A few short months later, Ms. Howard was compelled to file two more appeals from the university’s failure to respond to separate requests for public records.
The records custodian’s excuse on these occasions? She was on vacation. Apparently, the university was blissfully unaware of multiple open records decisions declaring that the absence of the agency’s custodian does not relieve the agency of its statutory duty to issue a final response to an open records request within three business days of its receipt.
And apparently, in its well-staffed administrative offices the university could find no alternate “custodian” to ensure the timely processing of open records requests in the absence of its official custodian.
The Office of the Attorney General was having none of the university’s lame excuses, and on September 25 issued two open records decisions, 17-ORD-193 and 17-ORD-194, again sternly rebuking the university for its repeated violations. Unfortunately, the office’s staff can do no more under the existing statutory framework. But this pattern of noncompliance is no laughing matter and evidence of such a pattern, if presented to a court, might very well result in the imposition of monetary penalties.

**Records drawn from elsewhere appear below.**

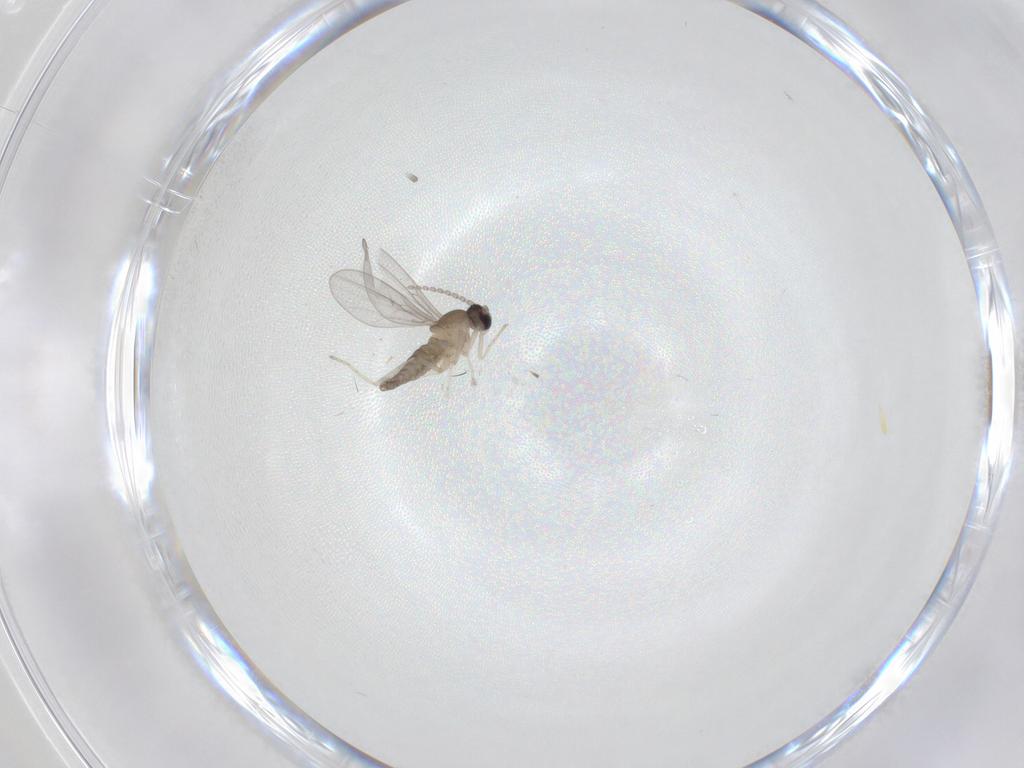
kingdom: Animalia
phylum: Arthropoda
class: Insecta
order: Diptera
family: Cecidomyiidae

No, we are not dealing with one year delays in the production of records. Instead, we are dealing with patterns of university conduct that undermine the public’s right to know. And at a time when the university can ill-afford to do so, that conduct further erodes the public’s trust.
As we observed in a June op-ed, although “delays in producing public records by state and local agencies in Kentucky may pale in comparison to delays at the federal level [and in some other states, they] are no less offensive to the principle that ‘the value of information is partly a function of time.’”
And there is nothing funny about that.